Perhaps you no longer want to force a server-preferred TLS cipher order on clients
To simplify a great deal, when you set up a TLS connection one of the things that happens in the TLS handshake is that the client sends the server a list of the cipher suites it supports in preference order, and then the server picks which one to use. One of the questions when configuring a TLS server is whether you will tell the server to respect the client's preference order or whether you will override it and use the server's preference order. Most TLS configuration resources, such as Mozilla's guidelines, will implicitly tell you to prefer the server's preference order instead of the client's.
(I say 'implicitly' here because the Mozilla discussion doesn't explicitly talk about it, but the Mozilla configuration generator consistently picks server options to prefer the server's order.)
In the original world where I learned 'always prefer the server's cipher order', the server was almost always more up to date and better curated than clients were. You might have all sorts of old web browsers and so on calling in, with all sorts of questionable cipher ordering choices, and you mostly didn't trust them to be doing a good job of modern TLS. Forcing everyone to use the order from your server fixed all of this, and it put the situation under your control; you could make sure that every client got the strongest cipher that it supported.
That doesn't describe today's world, which is different in at least two important ways. First, today many browsers update every six weeks or so, which is probably far more often than most people are re-checking their TLS best practices (certainly it's far more frequently than we are). As a result, it's easy for browsers to be the more up to date party on TLS best practices. Second, browsers are running on increasingly varied hardware where different ciphers may have quite different performance and power characteristics. An AES GCM cipher is probably the fastest on x86 hardware (it can make a dramatic difference), but may not be the best on, say, ARM based devices such as mobile phones and tablets (and it depends on what CPUs those have, too, since people use a wide variety of ARM cores, although by now all of them may be modern enough to have ARMv8-A AES-NI crypto instructions).
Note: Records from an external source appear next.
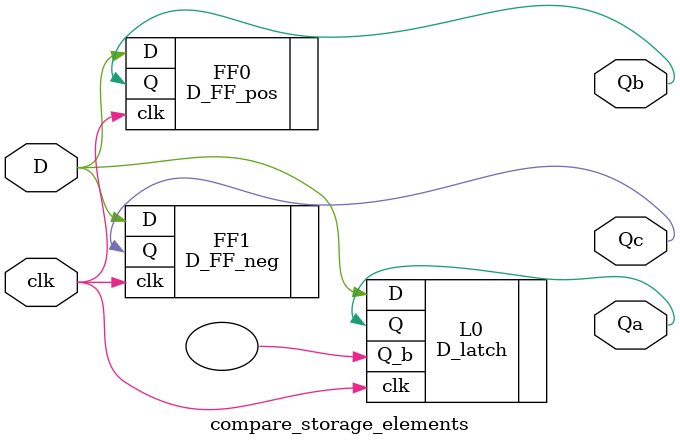
<source format=v>
`timescale 1ns / 1ps


module compare_storage_elements(
    input D, clk,
    output Qa, Qb, Qc
    );
    
    D_latch L0 (
        .D(D),
        .clk(clk),
        .Q(Qa),
        .Q_b()
    );
    
    D_FF_pos FF0 (
        .D(D),
        .clk(clk),
        .Q(Qb)
    );
    
    D_FF_neg FF1 (
        .D(D),
        .clk(clk),
        .Q(Qc)
    );
endmodule

</source>
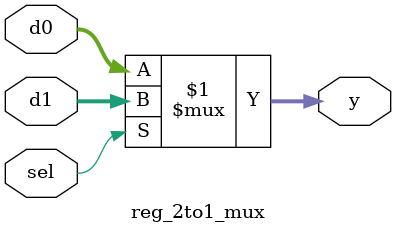
<source format=sv>
module reg_2to1_mux(input  [7:0] d0,
                    input  [7:0] d1,
                    input        sel,
                    output [7:0] y);
  
  assign y = (sel) ? d1 : d0;
endmodule
</source>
If you're going to consistently stay up to date on the latest TLS developments and always carefully curate your TLS cipher list and order, as Mozilla is, then I think it still potentially makes sense to prefer your server's cipher order. But the more I think about it, the more I'm not sure it makes sense for most people to try to do this. Given that I'm not a TLS expert and I'm not going to spend the time to constantly keep on top of this, it feels like perhaps once we let Mozilla restrict our configuration to ciphers that are all strong enough, we should let clients pick the one they think is best for them. The result is unlikely to do anything much to security and it may help clients perform better.
(If you're CPU-constrained on the server, then you certainly want to pick the cheapest cipher for you and never mind what the clients would like. But again, this is probably not most people's situation.)
PS: As you might guess, the trigger for this thought was looking at a server TLS configuration that we probably haven't touched for four years, and perhaps more. In theory perhaps we should schedule periodic re-examinations and updates of our TLS configurations; in practice we're unlikely to actually do that, so I'm starting to think that the more hands-off they are, the better.